(Dataset records)

----

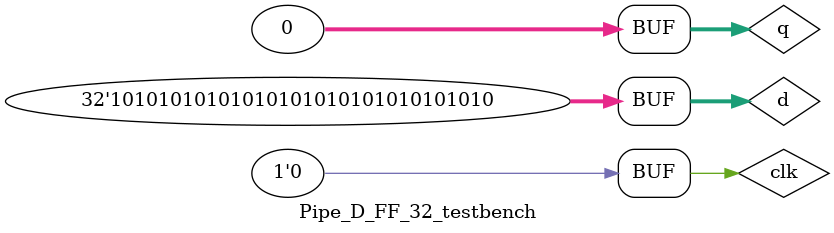
<source format=sv>
/*******************************************************************************
*	Description:
*		A D_FF module for a pipelined cpu. Used to break up logic in stages.
*	
*	Inputs:
*		d: The 32 bits of data to be written to the flipflop.
*		clk: The system clock.
*
*	Outputs:
*		q: The 32 bits of data signal stored in the flip flop.
*
*******************************************************************************/

module Pipe_D_FF_32 (q, d, reset, clk);
	input logic [31:0] d;
	input logic clk, reset;
	output logic [31:0] q;
	
	genvar a;
	
	generate 
		for (a = 0; a < 32; a++) begin : eachFlop
			D_FF oneFlop (.q(q[a]), .d(d[a]), .reset, .clk);
		end
	endgenerate
	
endmodule 

module Pipe_D_FF_32_testbench();
	logic [31:0] q, d;
	logic clk, reset;

	Pipe_D_FF_32 dut (.q, .d, .reset, .clk);

	initial begin
		q=64'h00000000; d=64'h00000000; clk=0; #10;
		

		d=64'h11111111; clk=0; #10;
		d=64'h11111111; clk=1; #10;
		d=64'h00000000; clk=0; #10;
		d=64'h00000000; clk=1; #10;
		d=64'h10101010; clk=0; #10;
		d=64'h10101010; clk=0; #10;
		d=64'h10101010; clk=0; #10;
		d=64'h10101010; clk=1; #10;
		d=64'hAAAAAAAA; clk=0; #10;
		d=64'hAAAAAAAA; clk=1; #10;
		d=64'hAAAAAAAA; clk=0; #10;
		
	end
endmodule 
</source>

----

Identify every line above with the string "logic" in it. Copy those lines.

(EXERCISE OUTPUT)
*		A D_FF module for a pipelined cpu. Used to break up logic in stages.
	input logic [31:0] d;
	input logic clk, reset;
	output logic [31:0] q;
	logic [31:0] q, d;
	logic clk, reset;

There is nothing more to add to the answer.